__Exercise passage__.
%%
Microsoft’s Cortana voice assistant briefly contained a vulnerability that could have been exploited by hackers to access a locked Windows 10 machine. In its June Patch Tuesday update, Microsoft fixed 11 critical flaws in Windows 10, including the Cortana vulnerability discovered by McAfee researchers.
Researchers discovered that the vulnerability - CVE-2018-8140 - could be exploited by activating Cortana on a Windows 10 machine and tricking it to open up a contextual menu that could be used for remote code execution. To execute the attack, Cortana must be enabled and the device in screen lock mode with the attacker having physical access to the device.
Although Cortana needs to be asked complex questions to activate access, it could expose sensitive data from user input services without considering user status. Users can directly say “Hey Cortana” and start typing and issue a voice command to bring up a search pop up with various features and capabilities.
“In Windows 10, on the most recent build at the time of submission, we observed that the default settings enable ‘Hey Cortana’ from the lock screen, allowing anyone to interact with the voice-based assistant,” McAfee's cybersecurity architect and senior principle engineer Cedric Cochin said. “This led to some interesting behavior and ultimately vulnerabilities allowing arbitrary code execution.”
To exploit the vulnerability with the screen lock, one simply needs to say “Hey Cortana” followed by the letters P A S.
“This will come as a surprise and lies at the core of all the issues we found, but simply typing while Cortana starts to listen to a query on a locked device will bring up a Windows contextual menu,” researchers said. Some files like PASswords.txt or Zlib.pass, in McAfee’s example, popped up.
“If the match is driven by filename matching, then you will be presented with the full path of the file. If the match is driven by the file content matching, then you may be presented with the content of the file itself,” Cochin wrote.
%%
__What this exercise asks__.
1 > In the Cortana vulnerability article, what CVE identifier is given for the flaw?
2 > Output the passage of the Cortana vulnerability article starting at "Although Cortana needs" and ending at "letters P A S.".
3 > What conditions does the Cortana vulnerability article list as required to execute the attack? Name all of them.

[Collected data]
%%
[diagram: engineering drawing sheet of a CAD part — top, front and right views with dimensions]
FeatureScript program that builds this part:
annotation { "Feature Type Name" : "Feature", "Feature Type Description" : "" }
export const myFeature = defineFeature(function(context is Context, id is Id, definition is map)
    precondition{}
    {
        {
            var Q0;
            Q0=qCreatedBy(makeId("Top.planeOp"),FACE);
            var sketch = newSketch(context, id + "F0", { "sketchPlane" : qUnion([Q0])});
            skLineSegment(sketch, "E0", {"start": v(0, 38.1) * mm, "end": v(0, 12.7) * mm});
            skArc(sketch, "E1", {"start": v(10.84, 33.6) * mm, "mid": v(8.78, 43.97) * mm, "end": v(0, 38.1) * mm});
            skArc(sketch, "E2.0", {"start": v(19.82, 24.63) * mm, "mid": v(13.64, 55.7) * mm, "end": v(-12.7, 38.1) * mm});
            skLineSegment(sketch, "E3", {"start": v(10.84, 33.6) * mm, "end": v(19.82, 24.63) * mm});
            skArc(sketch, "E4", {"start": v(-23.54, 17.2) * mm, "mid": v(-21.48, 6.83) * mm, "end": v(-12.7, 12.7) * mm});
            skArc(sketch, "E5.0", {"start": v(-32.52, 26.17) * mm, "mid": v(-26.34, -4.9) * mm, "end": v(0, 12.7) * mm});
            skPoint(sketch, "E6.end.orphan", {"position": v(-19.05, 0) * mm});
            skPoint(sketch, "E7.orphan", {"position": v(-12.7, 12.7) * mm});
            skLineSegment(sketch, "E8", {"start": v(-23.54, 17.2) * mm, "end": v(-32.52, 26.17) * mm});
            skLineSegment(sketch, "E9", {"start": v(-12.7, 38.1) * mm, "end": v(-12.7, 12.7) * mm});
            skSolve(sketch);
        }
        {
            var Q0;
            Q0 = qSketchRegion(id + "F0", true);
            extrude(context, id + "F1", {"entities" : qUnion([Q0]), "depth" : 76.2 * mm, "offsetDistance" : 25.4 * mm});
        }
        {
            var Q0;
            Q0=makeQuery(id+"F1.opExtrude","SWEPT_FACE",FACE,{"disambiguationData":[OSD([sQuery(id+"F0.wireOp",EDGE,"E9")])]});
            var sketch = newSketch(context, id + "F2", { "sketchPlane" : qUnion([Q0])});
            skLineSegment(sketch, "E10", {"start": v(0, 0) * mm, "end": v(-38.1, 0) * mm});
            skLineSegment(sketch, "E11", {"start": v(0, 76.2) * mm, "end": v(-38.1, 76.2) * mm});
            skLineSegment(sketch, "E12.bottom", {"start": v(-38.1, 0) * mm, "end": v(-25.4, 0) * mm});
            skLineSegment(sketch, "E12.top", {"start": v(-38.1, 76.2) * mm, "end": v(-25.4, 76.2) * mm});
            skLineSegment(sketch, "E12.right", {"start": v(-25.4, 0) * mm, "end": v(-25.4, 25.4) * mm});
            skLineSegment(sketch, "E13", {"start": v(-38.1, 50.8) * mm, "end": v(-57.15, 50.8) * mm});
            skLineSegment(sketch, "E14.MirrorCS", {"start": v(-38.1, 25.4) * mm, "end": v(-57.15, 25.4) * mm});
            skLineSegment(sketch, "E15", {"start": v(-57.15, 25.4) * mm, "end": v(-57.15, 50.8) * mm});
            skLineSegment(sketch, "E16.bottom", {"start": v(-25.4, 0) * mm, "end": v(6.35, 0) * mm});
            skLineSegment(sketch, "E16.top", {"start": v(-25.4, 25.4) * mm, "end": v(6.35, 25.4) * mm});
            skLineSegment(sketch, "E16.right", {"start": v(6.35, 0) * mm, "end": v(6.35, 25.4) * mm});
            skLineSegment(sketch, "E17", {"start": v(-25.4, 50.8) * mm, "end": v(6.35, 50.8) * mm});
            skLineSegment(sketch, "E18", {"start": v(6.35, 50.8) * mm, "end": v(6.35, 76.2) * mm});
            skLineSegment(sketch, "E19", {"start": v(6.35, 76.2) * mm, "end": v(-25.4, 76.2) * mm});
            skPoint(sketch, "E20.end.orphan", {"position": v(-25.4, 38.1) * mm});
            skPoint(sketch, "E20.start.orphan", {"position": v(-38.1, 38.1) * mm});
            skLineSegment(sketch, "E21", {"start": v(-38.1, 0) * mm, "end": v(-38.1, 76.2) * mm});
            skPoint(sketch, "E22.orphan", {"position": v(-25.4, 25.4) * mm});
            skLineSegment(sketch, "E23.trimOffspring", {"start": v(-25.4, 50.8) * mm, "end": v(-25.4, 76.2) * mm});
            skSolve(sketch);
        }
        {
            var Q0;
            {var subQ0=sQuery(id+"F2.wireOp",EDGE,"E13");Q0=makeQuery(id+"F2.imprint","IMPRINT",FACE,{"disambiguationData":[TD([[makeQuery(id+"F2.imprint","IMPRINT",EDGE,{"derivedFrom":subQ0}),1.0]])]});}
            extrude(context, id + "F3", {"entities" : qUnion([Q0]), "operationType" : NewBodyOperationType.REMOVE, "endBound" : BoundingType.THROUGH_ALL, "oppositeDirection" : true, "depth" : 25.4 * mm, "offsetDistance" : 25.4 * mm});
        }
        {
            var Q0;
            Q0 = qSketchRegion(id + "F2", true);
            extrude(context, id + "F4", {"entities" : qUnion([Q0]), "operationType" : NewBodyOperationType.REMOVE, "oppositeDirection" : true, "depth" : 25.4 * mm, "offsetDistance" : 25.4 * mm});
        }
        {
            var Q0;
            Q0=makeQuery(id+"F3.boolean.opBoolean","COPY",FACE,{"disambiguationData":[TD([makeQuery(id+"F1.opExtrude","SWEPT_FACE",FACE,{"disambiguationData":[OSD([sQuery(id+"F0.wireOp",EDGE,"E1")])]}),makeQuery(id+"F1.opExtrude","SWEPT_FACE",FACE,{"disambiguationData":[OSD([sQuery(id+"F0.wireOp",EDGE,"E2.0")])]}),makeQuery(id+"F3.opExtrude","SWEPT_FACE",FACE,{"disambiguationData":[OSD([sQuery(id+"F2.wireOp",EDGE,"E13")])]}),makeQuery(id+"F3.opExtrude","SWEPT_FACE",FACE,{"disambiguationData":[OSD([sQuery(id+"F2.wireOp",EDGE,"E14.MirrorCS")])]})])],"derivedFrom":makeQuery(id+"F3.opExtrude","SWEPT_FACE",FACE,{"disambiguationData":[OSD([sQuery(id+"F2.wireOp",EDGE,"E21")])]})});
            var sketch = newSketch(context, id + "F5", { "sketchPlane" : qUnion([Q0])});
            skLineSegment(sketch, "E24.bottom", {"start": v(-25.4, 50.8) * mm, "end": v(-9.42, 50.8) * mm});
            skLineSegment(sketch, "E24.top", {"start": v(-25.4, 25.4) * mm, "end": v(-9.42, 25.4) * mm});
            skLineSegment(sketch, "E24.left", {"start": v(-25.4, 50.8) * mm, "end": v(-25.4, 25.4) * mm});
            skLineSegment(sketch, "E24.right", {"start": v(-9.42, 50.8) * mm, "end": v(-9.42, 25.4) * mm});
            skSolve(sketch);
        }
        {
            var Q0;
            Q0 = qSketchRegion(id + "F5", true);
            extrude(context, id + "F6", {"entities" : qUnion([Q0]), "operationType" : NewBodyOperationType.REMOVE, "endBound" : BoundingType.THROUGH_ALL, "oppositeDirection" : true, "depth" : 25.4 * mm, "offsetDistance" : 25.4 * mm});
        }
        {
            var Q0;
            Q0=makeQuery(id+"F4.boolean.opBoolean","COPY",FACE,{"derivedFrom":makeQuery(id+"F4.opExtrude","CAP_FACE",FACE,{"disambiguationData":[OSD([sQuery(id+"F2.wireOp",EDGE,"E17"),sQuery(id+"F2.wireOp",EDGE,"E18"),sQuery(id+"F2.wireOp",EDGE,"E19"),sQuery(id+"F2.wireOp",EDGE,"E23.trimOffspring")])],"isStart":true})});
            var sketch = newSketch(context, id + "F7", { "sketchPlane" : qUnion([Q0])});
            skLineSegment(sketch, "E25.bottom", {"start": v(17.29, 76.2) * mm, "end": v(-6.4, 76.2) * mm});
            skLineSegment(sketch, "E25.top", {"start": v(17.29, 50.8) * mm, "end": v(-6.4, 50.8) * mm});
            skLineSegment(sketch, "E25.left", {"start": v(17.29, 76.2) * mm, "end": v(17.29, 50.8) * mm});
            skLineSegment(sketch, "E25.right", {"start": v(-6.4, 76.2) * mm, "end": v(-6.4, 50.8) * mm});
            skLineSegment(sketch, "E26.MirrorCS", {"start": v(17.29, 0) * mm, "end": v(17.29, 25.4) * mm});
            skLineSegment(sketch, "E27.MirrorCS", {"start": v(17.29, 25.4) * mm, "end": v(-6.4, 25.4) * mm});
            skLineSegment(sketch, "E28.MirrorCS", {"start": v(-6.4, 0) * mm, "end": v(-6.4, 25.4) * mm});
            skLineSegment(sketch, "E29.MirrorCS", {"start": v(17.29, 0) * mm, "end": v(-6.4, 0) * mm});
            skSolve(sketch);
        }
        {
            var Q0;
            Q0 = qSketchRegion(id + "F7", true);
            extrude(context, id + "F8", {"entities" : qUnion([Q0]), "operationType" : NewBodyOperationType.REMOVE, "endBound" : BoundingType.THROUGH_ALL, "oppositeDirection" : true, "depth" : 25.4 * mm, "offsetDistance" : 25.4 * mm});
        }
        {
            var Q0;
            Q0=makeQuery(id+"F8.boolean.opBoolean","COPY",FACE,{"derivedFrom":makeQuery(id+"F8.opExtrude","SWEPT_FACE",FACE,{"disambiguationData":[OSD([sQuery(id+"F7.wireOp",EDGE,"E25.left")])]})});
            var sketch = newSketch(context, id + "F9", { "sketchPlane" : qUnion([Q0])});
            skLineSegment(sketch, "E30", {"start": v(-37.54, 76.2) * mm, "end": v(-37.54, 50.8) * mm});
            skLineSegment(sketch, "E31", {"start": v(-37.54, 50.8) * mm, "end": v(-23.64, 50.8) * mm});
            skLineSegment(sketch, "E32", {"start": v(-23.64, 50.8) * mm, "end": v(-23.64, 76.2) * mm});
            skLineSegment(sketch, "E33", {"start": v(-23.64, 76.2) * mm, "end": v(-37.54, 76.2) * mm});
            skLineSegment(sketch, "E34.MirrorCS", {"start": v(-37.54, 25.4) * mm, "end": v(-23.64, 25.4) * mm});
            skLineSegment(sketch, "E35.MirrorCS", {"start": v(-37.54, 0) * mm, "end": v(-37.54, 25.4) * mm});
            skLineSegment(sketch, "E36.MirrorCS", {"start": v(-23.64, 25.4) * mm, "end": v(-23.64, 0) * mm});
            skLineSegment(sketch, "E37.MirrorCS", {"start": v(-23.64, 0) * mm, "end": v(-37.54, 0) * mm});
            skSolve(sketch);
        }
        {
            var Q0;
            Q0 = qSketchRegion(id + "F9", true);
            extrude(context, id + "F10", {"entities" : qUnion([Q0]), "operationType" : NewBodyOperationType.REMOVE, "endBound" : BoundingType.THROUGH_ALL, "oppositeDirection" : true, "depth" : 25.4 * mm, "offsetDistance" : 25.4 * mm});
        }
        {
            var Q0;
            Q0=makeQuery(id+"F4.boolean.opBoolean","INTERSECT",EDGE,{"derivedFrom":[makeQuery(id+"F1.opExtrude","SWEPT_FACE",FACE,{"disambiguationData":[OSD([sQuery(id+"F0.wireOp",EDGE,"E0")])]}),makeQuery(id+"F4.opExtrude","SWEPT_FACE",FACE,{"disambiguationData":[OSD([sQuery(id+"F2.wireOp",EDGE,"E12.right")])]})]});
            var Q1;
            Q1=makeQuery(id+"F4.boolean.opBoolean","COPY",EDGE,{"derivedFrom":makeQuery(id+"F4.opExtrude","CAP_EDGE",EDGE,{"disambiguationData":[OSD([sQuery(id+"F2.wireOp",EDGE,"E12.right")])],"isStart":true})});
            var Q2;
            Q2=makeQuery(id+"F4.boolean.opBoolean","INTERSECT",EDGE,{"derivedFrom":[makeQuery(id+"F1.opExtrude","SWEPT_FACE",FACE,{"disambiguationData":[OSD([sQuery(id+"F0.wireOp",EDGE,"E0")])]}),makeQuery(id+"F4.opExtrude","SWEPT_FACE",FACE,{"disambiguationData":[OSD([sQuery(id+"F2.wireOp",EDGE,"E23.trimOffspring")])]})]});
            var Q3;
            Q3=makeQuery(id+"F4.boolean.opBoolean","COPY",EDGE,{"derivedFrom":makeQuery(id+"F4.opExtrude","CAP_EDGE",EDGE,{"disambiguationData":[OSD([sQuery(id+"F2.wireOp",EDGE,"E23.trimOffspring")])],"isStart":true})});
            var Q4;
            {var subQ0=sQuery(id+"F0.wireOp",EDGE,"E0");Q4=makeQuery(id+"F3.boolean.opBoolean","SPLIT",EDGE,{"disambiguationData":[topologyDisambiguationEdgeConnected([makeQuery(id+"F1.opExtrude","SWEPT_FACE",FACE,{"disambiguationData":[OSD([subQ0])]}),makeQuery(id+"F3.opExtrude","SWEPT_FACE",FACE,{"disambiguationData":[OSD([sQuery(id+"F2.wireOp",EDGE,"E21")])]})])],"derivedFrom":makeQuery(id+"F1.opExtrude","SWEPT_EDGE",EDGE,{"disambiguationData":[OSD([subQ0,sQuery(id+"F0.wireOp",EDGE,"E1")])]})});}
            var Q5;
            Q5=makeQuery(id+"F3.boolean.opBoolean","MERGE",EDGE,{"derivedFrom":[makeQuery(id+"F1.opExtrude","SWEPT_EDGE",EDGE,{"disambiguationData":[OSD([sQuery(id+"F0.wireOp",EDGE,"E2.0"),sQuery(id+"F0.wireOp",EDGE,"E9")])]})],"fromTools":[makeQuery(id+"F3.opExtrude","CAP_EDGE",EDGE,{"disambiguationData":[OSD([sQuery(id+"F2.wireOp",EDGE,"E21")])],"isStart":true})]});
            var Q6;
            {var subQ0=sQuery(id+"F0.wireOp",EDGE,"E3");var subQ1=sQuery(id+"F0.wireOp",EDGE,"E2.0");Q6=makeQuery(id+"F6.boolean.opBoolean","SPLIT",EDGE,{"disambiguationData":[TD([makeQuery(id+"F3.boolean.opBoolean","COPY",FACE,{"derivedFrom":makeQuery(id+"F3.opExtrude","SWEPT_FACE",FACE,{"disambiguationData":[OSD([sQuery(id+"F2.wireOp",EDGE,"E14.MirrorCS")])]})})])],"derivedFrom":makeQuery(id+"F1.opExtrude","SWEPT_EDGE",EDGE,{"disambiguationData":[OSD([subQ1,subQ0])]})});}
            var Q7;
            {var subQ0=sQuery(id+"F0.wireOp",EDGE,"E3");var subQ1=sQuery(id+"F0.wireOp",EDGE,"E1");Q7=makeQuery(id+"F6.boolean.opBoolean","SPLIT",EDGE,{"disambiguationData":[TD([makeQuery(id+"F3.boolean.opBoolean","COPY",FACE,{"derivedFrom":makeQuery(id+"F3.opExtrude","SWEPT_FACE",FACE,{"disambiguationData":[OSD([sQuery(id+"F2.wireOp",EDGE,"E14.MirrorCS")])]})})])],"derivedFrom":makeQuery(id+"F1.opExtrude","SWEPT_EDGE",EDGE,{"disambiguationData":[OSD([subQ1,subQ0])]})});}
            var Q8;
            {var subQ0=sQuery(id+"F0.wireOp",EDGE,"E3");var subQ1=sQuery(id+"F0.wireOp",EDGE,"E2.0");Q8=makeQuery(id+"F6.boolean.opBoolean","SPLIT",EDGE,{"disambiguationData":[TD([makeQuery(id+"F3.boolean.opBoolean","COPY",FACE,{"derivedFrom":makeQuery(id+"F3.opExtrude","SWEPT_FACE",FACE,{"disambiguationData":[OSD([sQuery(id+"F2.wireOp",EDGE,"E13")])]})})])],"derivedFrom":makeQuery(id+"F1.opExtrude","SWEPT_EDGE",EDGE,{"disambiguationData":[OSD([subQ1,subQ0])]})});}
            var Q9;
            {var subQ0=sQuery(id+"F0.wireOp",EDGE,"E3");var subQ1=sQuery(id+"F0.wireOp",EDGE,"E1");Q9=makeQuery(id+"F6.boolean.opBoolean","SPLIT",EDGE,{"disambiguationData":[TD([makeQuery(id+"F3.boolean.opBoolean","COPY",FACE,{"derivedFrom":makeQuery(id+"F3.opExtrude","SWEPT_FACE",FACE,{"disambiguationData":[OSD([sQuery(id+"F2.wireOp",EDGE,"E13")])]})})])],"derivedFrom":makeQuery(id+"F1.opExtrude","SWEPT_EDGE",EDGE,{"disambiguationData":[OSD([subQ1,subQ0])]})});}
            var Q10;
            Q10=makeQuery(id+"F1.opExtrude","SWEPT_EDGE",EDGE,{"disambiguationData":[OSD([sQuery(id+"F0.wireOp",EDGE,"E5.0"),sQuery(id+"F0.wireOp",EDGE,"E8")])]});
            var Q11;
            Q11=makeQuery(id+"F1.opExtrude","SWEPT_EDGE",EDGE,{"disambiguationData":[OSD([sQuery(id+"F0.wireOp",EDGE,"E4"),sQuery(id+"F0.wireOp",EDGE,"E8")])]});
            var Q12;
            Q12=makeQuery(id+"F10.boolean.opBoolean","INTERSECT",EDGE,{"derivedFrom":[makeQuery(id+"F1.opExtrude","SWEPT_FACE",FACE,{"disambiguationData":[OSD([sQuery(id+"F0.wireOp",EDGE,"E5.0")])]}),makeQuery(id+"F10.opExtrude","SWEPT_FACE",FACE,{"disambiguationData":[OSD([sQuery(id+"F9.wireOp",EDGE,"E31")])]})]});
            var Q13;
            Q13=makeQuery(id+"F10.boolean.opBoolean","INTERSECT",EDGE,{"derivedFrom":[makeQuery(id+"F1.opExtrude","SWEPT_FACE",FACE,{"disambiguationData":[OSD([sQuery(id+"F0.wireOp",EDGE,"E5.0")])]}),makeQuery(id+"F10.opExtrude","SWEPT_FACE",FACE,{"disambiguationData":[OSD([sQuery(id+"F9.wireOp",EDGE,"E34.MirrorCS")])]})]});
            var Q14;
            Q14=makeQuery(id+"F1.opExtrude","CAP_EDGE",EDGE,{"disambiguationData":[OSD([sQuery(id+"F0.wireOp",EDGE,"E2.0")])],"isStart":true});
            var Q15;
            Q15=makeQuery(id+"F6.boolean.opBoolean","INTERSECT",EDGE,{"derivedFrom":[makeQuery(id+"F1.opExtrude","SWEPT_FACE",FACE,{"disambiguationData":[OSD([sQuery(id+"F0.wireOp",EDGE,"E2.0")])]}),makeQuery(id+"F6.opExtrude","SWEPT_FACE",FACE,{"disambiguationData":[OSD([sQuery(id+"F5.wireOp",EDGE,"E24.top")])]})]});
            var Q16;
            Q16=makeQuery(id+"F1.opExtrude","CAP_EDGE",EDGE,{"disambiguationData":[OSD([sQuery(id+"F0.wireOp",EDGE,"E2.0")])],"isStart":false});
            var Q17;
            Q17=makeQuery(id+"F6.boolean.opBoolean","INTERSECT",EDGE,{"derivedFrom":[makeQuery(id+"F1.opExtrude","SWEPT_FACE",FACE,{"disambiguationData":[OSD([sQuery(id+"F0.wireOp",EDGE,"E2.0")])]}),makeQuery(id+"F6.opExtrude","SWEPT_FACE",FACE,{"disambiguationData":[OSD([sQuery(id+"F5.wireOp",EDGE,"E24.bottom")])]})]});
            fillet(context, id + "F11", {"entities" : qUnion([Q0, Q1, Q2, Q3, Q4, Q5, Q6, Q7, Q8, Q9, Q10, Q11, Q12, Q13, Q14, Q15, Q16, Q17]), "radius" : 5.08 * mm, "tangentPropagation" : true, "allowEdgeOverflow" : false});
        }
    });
%%
__Solution set__.
1 > CVE-2018-8140

2 >
Although Cortana needs to be asked complex questions to activate access, it could expose sensitive data from user input services without considering user status. Users can directly say “Hey Cortana” and start typing and issue a voice command to bring up a search pop up with various features and capabilities.
“In Windows 10, on the most recent build at the time of submission, we observed that the default settings enable ‘Hey Cortana’ from the lock screen, allowing anyone to interact with the voice-based assistant,” McAfee's cybersecurity architect and senior principle engineer Cedric Cochin said. “This led to some interesting behavior and ultimately vulnerabilities allowing arbitrary code execution.”
To exploit the vulnerability with the screen lock, one simply needs to say “Hey Cortana” followed by the letters P A S.

3 >
- Cortana must be enabled.
- The device must be in screen lock mode.
- The attacker must have physical access to the device.